I took myself back to my village where I have been for days running. Life is still rudimentary, people wake and the vast majority head to the farms where they engage in subsistence farming. Once they leave in the morning the environment is like a ghost town.
Only very few people are on the roads. A few of us the “city men,” who for one reason or the other find ourselves within the vicinity get ourselves engaged in discussions centred mainly around the state of the country and her development trajectory. Every time we threw up particular topics and felt things weren’t properly handled, one particular fellow always responded with the refrain, “country of particular concern.” He took that from President of the United States of America, Donald Trump, who recently returned our country to the status of “country of particular concern” over incessant killing of Christians in the country.
As patriotic citizens some of us protested the tag. Our contention was that our country is too strategic to be degraded in such a manner. After all, we have appropriated the title “The Giant of Africa”. How then can a giant be treated like an ant? This was the foundation upon which we wove our disagreement.
Unfortunately, events happening with and around us appear to be proving us wrong and Trump right. One of our citizens, Victor Oladokun, recently said: “Visionary leadership is the capacity to see a desirable future long before it arrives and the ability to bring it into the present by influencing, inspiring, and using the gifts and talents of others.” The question would then be what vision or future of the country have our leaders seen? Forget about capacity to bring it to reality.
We are in a very perilous state. A country of over 200 million people with vast arable land can’t feed her population. We got crude oil at the same time as Arab countries like Qatar, Kuwait and Saudi Arabia. Those countries have become like first world countries leaving us at a rudimentary level. Two thirds of the citizens don’t have jobs, industries have closed down and yet no serious attention is given to this very important matter. The same number of citizens as mentioned earlier don’t have access to effective medical care. This is happening in a country without any social security benefits whatsoever.
In the country today the human life has lost value. It is so much so that cattle have a higher worth. Those who kill cattle belonging to itinerant herders are hunted, arrested and tried in the courts but the same is not done in the case of terrorists who attack, kill and sack entire human settlements. In two incidents last week, one in Kaduna and another in Plateau State suspected Islamic terrorists rode into settlements on motorcycles, ransacked residences, killing and burning down houses and still left very successfully without challenge, not one person was arrested.
At the end came the usual reaction, the state governor moving to the scene in an armoured vehicle, getting there and appealing for calm and patience. The Federal Government comes through with what has become a familiar pattern, condemning the attack and pledging to bring the vandals to book. It followed up with inviting security chiefs and the Governor of Plateau State to a meeting in Abuja.

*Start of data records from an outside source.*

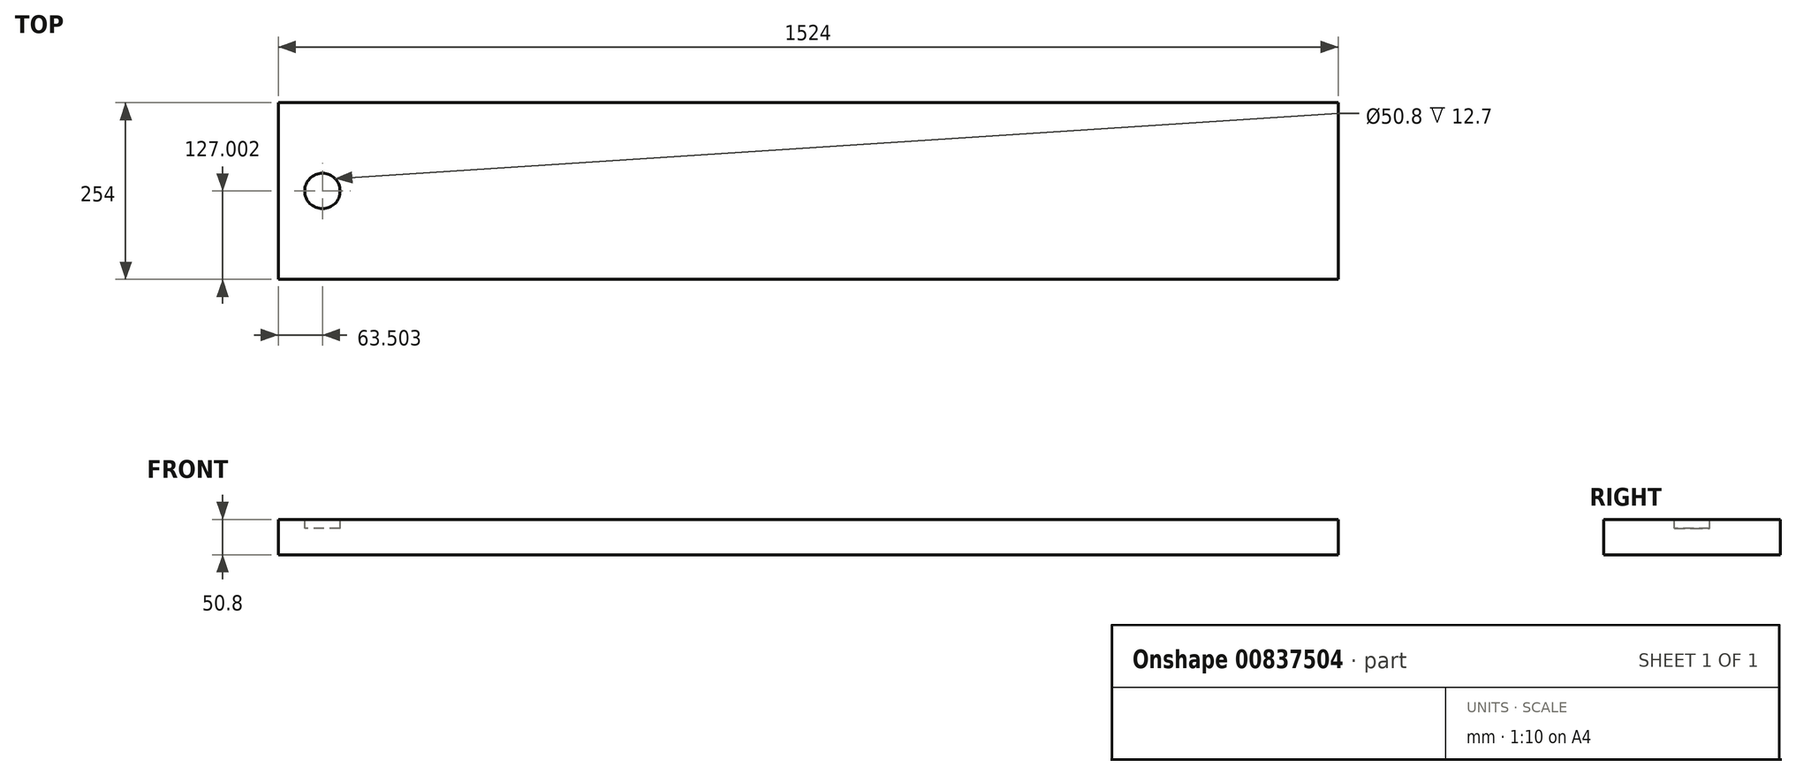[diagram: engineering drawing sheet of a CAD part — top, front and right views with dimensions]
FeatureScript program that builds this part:
annotation { "Feature Type Name" : "Feature", "Feature Type Description" : "" }
export const myFeature = defineFeature(function(context is Context, id is Id, definition is map)
    precondition{}
    {
        {
            var Q0;
            Q0=qCreatedBy(makeId("Top.planeOp"),FACE);
            var sketch = newSketch(context, id + "F0", { "sketchPlane" : qUnion([Q0])});
            skLineSegment(sketch, "E0.bottom", {"start": v(-130.2, 225.7) * mm, "end": v(1393.8, 225.7) * mm});
            skLineSegment(sketch, "E0.top", {"start": v(-130.2, -28.3) * mm, "end": v(1393.8, -28.3) * mm});
            skLineSegment(sketch, "E0.left", {"start": v(-130.2, 225.7) * mm, "end": v(-130.2, -28.3) * mm});
            skLineSegment(sketch, "E0.right", {"start": v(1393.8, 225.7) * mm, "end": v(1393.8, -28.3) * mm});
            skSolve(sketch);
        }
        {
            var Q0;
            Q0=makeQuery(id+"F0.imprint","IMPRINT",FACE,{"disambiguationData":[TD([[makeQuery(id+"F0.imprint","IMPRINT",EDGE,{"derivedFrom":sQuery(id+"F0.wireOp",EDGE,"E0.bottom")}),-1.0]])]});
            extrude(context, id + "F1", {"entities" : qUnion([Q0]), "endBound" : BoundingType.SYMMETRIC, "depth" : 50.8 * mm, "offsetDistance" : 25.4 * mm});
        }
        {
            var Q0;
            Q0=makeQuery(id+"F1.opExtrude","CAP_FACE",FACE,{"disambiguationData":[OSD([sQuery(id+"F0.wireOp",EDGE,"E0.bottom"),sQuery(id+"F0.wireOp",EDGE,"E0.top"),sQuery(id+"F0.wireOp",EDGE,"E0.left"),sQuery(id+"F0.wireOp",EDGE,"E0.right")])],"isStart":false});
            var sketch = newSketch(context, id + "F2", { "sketchPlane" : qUnion([Q0])});
            skCircle(sketch, "E1", {"center": v(-66.7, 98.7) * mm, "radius": 25.4 * mm});
            skSolve(sketch);
        }
        {
            var Q0;
            Q0=makeQuery(id+"F2.imprint","IMPRINT",FACE,{"disambiguationData":[TD([[makeQuery(id+"F2.imprint","IMPRINT",EDGE,{"derivedFrom":sQuery(id+"F2.wireOp",EDGE,"E1")}),1.0]])]});
            extrude(context, id + "F3", {"entities" : qUnion([Q0]), "operationType" : NewBodyOperationType.REMOVE, "oppositeDirection" : true, "depth" : 12.7 * mm, "offsetDistance" : 25.4 * mm});
        }
    });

The question is, what use are such meetings? Why is it emphasis isn’t placed where it matters? How come felons come in huge numbers, riding on motorcycles, invade locations for hours and still manage to escape without challenge and any arrest? Shouldn’t this be the focus? Who are those in-charge of security in the area? What kind of security architecture did they have in place? In fact given President Tinubu’s past promises somebody should lose his or her job.
One of the many troubles of this country is placing or giving emphasis to minor matters. Last week the President gave indication he wanted to borrow US$6 billion, to which he sent a letter to the National Assembly and within few minutes he got an approval but the proposal for state police has remained just “an issue.” It was an issue discussed over meals with members of the National Assembly. Till today no one knows what the next step is yet citizens are being killed daily like bush meat.
We all agree politics is the foundation to finding answers but our political culture is daily making nonsense of the position. We are buffeted by poor governance, yet our political parties are choosing their candidates for both party and public offices by consensus. Everyone including those elected on different platforms are jumping into the ruling party and the question has been what are the attractions? Good governance and desire to sustain it or what?
The most ridiculous was the national convention of a supposed national political party which turned out to have all the features of a birthday party for an individual. Nothing could be be more absurd. This system that threw up this scenario is incapable of producing quality leaders. The destruction of internal democracy in our political parties is responsible for the kind of leaders we have in the country.
Rascality can never be ruled out in human matters, including politics. This is why modern governance system makes provision for a judiciary. Elsewhere were good governance became a culture, the judiciary was one of the major instruments used to achieve that. Judges used judicial pronouncements to bring back sense into recalcitrant political players. Judges in those places didn’t hide under “courts are not father Christmas.” Judges gave verdicts that showed they too were not only very knowledgeable they were as well members of the society where they operate. In this system the executive doesn’t build residences for Judges, the Judiciary arm has responsibility to themselves.
Nigeria indeed is a country of particular concern. The simmering heat is huge. It is our prayer we don’t record a burst, an unpleasant eruption. The plain truth is that things aren’t looking good at all.